What is wanted is every line below from the one with "right eye: (682, 298)" up to and including the one with "left back paw: (152, 348)", retyped exactly, pictures excluded, nothing else.

= = = = = = =

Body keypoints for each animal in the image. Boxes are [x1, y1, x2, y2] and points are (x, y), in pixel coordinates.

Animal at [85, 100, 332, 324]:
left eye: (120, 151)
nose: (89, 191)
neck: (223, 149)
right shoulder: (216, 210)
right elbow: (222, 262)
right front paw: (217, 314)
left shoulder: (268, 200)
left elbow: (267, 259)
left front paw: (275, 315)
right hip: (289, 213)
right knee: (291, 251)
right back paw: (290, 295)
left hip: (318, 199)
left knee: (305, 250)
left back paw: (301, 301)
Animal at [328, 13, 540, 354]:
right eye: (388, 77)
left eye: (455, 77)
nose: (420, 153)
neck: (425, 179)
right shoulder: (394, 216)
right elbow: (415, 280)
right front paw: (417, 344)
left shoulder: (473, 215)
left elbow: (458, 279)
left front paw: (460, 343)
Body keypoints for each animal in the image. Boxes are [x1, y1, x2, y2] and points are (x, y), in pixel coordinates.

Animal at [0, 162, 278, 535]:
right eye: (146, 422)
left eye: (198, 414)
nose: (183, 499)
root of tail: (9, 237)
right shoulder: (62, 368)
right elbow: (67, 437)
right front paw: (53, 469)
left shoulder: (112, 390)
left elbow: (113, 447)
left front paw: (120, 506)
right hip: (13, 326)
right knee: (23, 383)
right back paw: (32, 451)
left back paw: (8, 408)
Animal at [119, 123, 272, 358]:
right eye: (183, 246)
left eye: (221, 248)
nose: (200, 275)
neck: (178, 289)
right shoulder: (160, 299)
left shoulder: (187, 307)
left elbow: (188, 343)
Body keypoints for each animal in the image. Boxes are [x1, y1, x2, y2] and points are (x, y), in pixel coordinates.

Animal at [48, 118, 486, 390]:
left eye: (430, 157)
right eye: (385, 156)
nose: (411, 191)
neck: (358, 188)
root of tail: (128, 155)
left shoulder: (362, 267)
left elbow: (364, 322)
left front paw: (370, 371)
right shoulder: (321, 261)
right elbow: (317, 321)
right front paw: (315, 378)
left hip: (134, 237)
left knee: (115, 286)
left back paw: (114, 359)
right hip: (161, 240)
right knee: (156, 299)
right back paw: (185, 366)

= = = = = = =

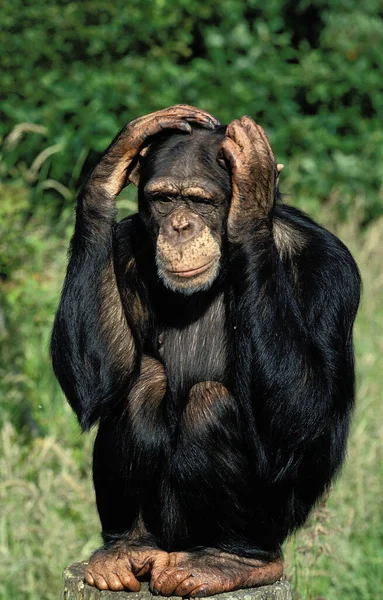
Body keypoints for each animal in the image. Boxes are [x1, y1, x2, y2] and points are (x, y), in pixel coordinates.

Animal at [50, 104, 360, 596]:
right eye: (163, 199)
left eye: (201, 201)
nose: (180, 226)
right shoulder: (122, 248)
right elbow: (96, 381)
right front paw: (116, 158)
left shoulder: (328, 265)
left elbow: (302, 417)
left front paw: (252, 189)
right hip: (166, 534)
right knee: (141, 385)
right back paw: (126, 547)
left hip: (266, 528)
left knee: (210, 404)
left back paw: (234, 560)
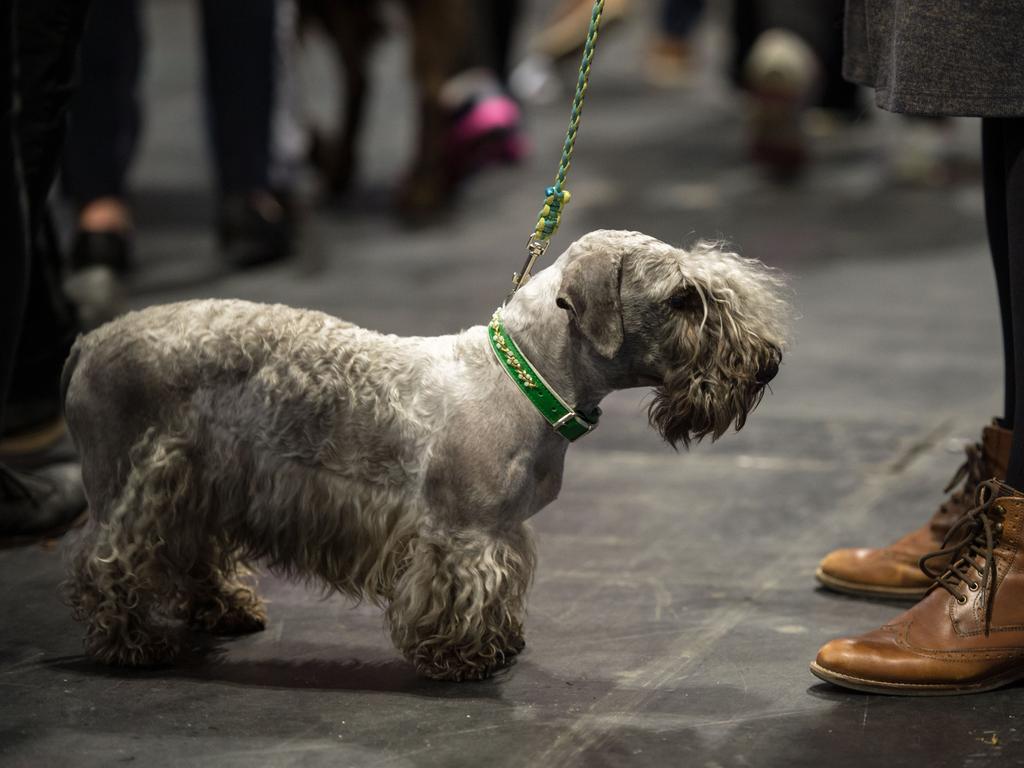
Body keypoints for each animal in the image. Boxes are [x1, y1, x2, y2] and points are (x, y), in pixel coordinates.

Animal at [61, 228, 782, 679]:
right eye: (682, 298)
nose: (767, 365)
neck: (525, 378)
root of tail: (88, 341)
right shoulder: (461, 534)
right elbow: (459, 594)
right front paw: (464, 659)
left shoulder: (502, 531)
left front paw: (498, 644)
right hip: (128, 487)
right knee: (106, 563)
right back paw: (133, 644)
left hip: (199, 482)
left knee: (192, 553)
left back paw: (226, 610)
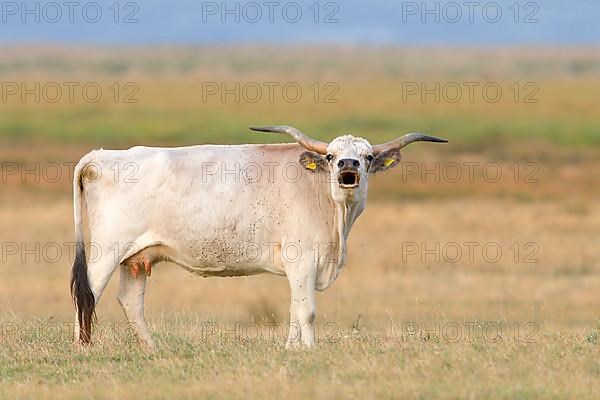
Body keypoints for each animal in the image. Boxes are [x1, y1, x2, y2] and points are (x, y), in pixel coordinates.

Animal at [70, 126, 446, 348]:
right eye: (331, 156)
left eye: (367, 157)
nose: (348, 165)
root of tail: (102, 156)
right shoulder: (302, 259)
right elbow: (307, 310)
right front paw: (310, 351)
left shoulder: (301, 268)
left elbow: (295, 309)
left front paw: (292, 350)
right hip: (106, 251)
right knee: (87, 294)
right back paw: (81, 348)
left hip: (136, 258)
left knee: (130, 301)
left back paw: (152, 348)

= = = = = = =

**Task result:**
right eye: (682, 298)
nose: (767, 365)
neck: (525, 378)
root of tail: (88, 341)
right shoulder: (461, 534)
right elbow: (459, 594)
right front paw: (464, 659)
left shoulder: (502, 531)
left front paw: (498, 644)
right hip: (128, 487)
right knee: (106, 563)
right back paw: (133, 644)
left hip: (199, 482)
left knee: (192, 553)
left back paw: (226, 610)
Body keypoints for each animal in the image. Boxes are [x1, y1, x2, y2] and points are (x, y), in pixel coordinates.

Animal at [70, 126, 446, 348]:
right eye: (331, 156)
left eye: (367, 157)
nose: (348, 165)
root of tail: (102, 156)
right shoulder: (302, 259)
right elbow: (307, 310)
right front paw: (310, 351)
left shoulder: (301, 268)
left elbow: (295, 309)
left front paw: (292, 350)
right hip: (106, 251)
right knee: (87, 294)
right back paw: (81, 348)
left hip: (136, 258)
left knee: (130, 301)
left back paw: (152, 348)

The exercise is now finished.